• Aim of the exercise
Search the records for the word "الشخصية" and pick out every line that has it.

• Extracted entries
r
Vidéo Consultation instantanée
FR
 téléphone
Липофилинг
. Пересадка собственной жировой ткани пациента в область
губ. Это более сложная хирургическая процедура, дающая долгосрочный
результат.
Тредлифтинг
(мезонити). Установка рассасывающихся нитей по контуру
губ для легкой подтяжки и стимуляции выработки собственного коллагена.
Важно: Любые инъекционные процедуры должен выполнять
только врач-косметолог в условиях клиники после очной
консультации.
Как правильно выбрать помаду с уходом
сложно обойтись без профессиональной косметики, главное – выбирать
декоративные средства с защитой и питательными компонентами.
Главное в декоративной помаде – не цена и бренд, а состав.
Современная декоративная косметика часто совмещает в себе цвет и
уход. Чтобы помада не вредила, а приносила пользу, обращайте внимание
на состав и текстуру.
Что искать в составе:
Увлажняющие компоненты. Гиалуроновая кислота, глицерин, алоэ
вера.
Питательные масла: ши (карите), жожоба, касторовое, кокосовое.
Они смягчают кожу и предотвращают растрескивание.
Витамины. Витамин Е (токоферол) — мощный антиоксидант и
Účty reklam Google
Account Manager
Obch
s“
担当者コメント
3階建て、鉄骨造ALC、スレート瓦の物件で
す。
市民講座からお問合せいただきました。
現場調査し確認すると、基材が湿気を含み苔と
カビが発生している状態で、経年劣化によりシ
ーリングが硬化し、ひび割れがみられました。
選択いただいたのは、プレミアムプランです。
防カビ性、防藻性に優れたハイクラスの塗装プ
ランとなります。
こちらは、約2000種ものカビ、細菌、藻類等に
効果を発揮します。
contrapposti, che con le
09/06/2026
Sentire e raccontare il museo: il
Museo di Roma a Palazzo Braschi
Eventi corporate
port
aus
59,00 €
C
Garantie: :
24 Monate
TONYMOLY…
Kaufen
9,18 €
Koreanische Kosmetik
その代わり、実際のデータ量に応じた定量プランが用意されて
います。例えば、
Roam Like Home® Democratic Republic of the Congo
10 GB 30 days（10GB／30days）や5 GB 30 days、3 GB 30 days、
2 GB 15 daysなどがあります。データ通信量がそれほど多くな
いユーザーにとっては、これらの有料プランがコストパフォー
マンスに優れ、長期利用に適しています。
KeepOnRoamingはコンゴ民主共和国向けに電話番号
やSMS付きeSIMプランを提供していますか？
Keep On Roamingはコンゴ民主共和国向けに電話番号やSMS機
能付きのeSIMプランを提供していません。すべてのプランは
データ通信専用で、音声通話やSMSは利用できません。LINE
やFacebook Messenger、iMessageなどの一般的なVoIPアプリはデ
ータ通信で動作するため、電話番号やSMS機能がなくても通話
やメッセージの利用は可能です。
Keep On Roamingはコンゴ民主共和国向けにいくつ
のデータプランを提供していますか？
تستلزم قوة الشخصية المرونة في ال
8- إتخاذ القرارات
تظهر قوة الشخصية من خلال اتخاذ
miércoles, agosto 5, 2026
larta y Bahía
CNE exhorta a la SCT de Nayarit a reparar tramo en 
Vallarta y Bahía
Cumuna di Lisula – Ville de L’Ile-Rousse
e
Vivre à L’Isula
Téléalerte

• Solution to the exercise
تستلزم قوة الشخصية المرونة في ال
تظهر قوة الشخصية من خلال اتخاذ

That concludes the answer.